EXERCISE REQUIREMENTS -
Name every person whom the power of attorney below appoints as attorney-in-fact.

PASSAGE PROVIDED -
Segment Open

Form 3 - Initial statement of beneficial ownership of securities
06 Setembro 2024 - 5:44PM
Edgar (US Regulatory)
Exhibit 24
POWER OF ATTORNEY
KNOW ALL BY THESE PRESENTS, that the undersigned hereby constitutes and appoints
J. Kevin McCarthy, Jean Weng, and Stacy Hwang and each of them, the undersigned's true and
lawful attorneys-in-fact for and in the undersigned's name, place and stead to:
1.prepare, execute, and file with the Securities and Exchange Commission ("SEC"),
the New York Stock Exchange ("NYSE") and The Bank of New York Mellon Corporation (the "Company"),
for and on behalf of the undersigned, pursuant to Section 16(a) of the Securities Exchange Act
of 1934, as amended (the "Exchange Act"), and the rules and regulations thereunder,
such statements regarding the undersigned's beneficial ownership of securities of the Company
as required by law; and
2.prepare, execute and file with the SEC, the NYSE and the Company,for and on behalf
of the undersigned, one or more Notices of Proposed Sale ofSecurities on Form 144 relating to
the sale of shares of common stock of the Company; and
3.do and perform any and all acts, for and on behalf of the undersigned, which may
be necessary or desirable for the preparation and timely filing of any such reports or documents
with the SEC, the NYSE and any other authority; and
4.take any other action of any type whatsoever in connection with the foregoing which,
in the opinion of such attorney-in-fact, may be of benefit to, in the best interest of, or legally
required by, the undersigned, it beingunderstood that the documents executed by such attorney-in-fact
on behalf of the undersigned pursuant to this Power of Attorney shall be in such form and shall contain
such terms and conditions as such attorney-in-fact may approve in such attorney-in-fact's discretion.

Segment Closed

AVAILABLE DATA -
Segment Open

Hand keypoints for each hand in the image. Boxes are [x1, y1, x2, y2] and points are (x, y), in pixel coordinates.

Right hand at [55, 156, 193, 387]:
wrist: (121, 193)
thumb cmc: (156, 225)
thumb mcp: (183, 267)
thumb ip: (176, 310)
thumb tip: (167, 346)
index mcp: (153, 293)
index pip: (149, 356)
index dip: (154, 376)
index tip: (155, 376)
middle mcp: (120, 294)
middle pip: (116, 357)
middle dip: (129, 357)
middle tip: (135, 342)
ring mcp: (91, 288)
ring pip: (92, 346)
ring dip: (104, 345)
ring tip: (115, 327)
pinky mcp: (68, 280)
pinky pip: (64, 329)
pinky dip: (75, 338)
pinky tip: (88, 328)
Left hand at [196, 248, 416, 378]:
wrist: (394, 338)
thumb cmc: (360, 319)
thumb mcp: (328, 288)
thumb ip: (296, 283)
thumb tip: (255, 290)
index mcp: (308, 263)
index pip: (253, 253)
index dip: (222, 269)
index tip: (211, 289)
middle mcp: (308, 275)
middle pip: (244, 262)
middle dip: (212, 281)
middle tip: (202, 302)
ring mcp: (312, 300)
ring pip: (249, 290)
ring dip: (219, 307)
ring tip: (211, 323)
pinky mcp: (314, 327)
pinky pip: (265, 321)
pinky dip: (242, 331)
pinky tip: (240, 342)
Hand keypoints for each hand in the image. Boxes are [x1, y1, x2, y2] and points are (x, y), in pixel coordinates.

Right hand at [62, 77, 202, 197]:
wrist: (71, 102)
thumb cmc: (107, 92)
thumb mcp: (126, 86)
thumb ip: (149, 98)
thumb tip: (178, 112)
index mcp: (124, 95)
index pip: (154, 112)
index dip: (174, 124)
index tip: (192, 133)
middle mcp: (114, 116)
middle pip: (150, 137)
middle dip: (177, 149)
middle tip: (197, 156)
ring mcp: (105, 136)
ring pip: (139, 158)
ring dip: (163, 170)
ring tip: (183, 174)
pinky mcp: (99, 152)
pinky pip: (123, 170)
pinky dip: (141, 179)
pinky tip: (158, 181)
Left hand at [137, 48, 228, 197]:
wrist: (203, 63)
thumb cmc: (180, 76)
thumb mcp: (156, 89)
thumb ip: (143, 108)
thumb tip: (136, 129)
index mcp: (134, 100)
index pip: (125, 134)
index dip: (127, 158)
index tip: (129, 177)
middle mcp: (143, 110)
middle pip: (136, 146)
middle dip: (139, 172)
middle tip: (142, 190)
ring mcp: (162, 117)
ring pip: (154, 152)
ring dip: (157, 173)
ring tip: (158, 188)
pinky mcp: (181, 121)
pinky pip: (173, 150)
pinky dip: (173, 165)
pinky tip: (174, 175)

Segment Closed

ANSWER TO THIS PROBLEM -
J. Kevin McCarthy, Jean Weng, and Stacy Hwang